**Description of the task**
Set down each line of the data below exactly as it stands, dropping the pictures.

**Data for review**
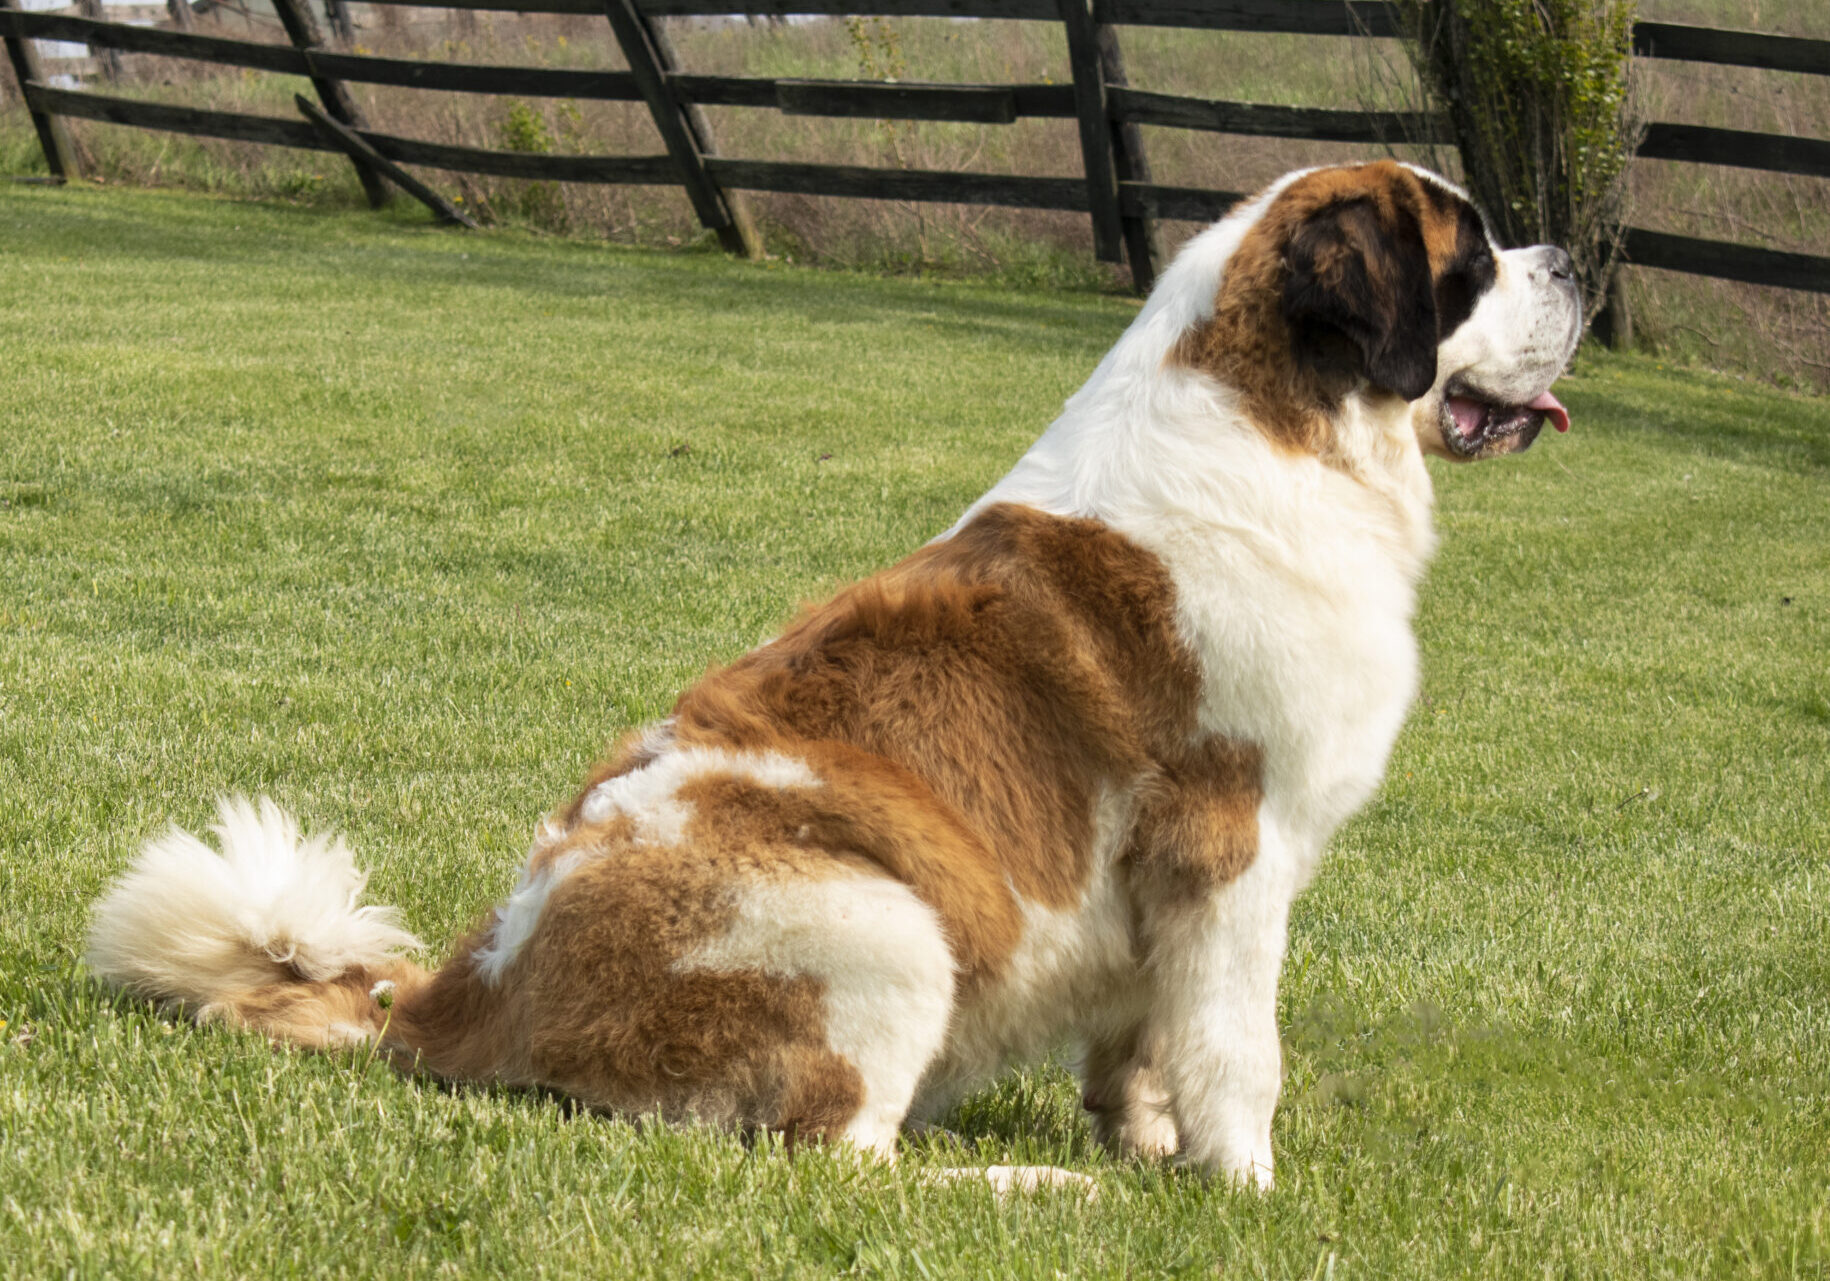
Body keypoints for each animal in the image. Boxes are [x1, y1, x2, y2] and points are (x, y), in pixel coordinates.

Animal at [86, 160, 1581, 1193]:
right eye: (1470, 257)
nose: (1567, 259)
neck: (1284, 428)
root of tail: (464, 996)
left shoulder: (1172, 894)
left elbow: (1147, 1037)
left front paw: (1149, 1144)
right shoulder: (1231, 850)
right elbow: (1234, 1045)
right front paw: (1241, 1192)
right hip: (879, 920)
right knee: (841, 1165)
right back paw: (1032, 1188)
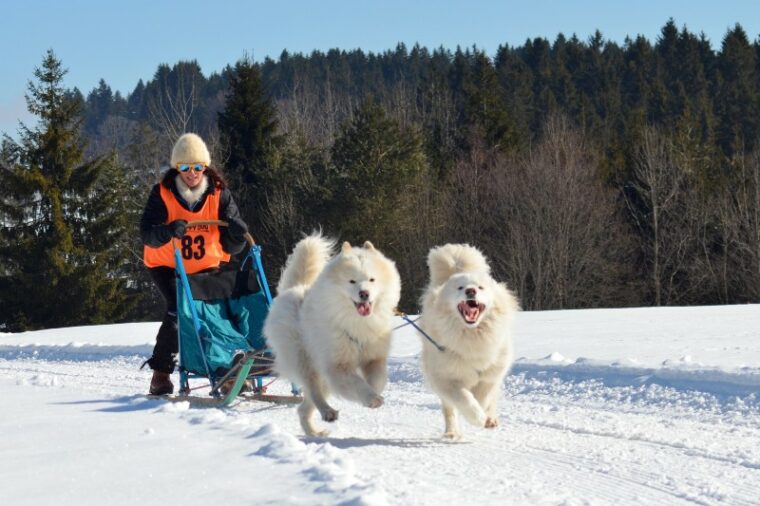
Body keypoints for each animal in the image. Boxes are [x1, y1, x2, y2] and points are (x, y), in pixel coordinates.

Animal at [262, 233, 400, 434]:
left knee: (303, 408)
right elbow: (357, 383)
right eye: (352, 281)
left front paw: (373, 394)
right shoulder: (337, 365)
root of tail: (293, 289)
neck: (357, 322)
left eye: (372, 279)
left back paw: (314, 431)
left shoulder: (374, 358)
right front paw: (371, 398)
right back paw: (327, 412)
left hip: (322, 376)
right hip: (305, 361)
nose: (364, 293)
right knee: (313, 391)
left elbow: (377, 380)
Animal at [418, 242, 520, 438]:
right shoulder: (446, 378)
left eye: (480, 288)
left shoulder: (491, 374)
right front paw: (477, 418)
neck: (473, 335)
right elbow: (464, 398)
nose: (470, 290)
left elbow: (485, 396)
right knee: (449, 410)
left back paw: (491, 420)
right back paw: (452, 433)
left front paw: (485, 417)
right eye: (459, 288)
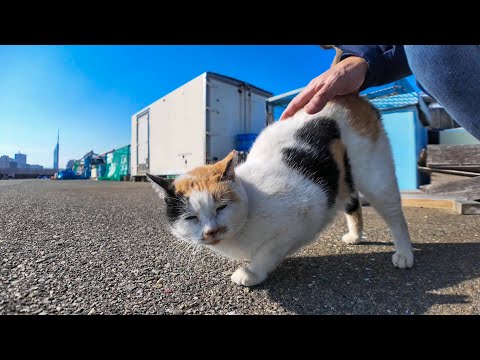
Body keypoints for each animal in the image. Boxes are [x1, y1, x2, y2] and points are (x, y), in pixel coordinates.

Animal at [148, 95, 414, 286]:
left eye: (221, 207)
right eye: (190, 218)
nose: (211, 231)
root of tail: (347, 95)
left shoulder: (298, 219)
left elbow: (268, 252)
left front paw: (251, 272)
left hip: (375, 175)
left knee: (396, 216)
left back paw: (404, 254)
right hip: (345, 177)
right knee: (353, 203)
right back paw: (355, 237)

**Exercise answer**
Body keypoints for each animal in the image. Boxes are [x1, y1, x2, y2] and points are (x, y), in pixel coordinates.

Animal at [86, 160, 1581, 1193]:
right eye: (1470, 257)
nose: (1567, 259)
neck: (1284, 428)
root of tail: (464, 996)
left shoulder: (1172, 894)
left elbow: (1147, 1037)
left front paw: (1149, 1144)
right shoulder: (1231, 850)
right elbow: (1234, 1045)
right front paw: (1241, 1192)
right hip: (879, 920)
right knee: (841, 1165)
right back paw: (1032, 1188)
Body keypoints for each animal in the image. Boxes are [x1, y1, x2, y2] and points are (x, y), in pixel coordinates.

Animal at [262, 233, 400, 434]:
left knee: (303, 408)
right elbow: (357, 383)
right eye: (352, 281)
left front paw: (373, 394)
right shoulder: (337, 365)
root of tail: (293, 289)
neck: (357, 322)
left eye: (372, 279)
left back paw: (314, 431)
left shoulder: (374, 358)
right front paw: (371, 398)
right back paw: (327, 412)
left hip: (322, 376)
right hip: (305, 361)
nose: (364, 293)
right knee: (313, 391)
left elbow: (377, 380)
Animal at [418, 242, 520, 438]:
right shoulder: (446, 378)
left eye: (480, 288)
left shoulder: (491, 374)
right front paw: (477, 418)
neck: (473, 335)
right elbow: (464, 398)
nose: (470, 290)
left elbow: (485, 396)
right knee: (449, 410)
left back paw: (491, 420)
right back paw: (452, 433)
left front paw: (485, 417)
right eye: (459, 288)
Body keypoints for each animal in the image. Boxes are [x1, y1, x2, y2] and points are (x, y), in pixel coordinates.

Animal at [148, 95, 414, 286]:
left eye: (221, 207)
right eye: (190, 218)
nose: (211, 231)
root of tail: (347, 95)
left shoulder: (298, 219)
left elbow: (268, 252)
left front paw: (251, 272)
left hip: (375, 175)
left knee: (396, 216)
left back paw: (404, 254)
right hip: (345, 177)
right knee: (353, 203)
right back paw: (355, 237)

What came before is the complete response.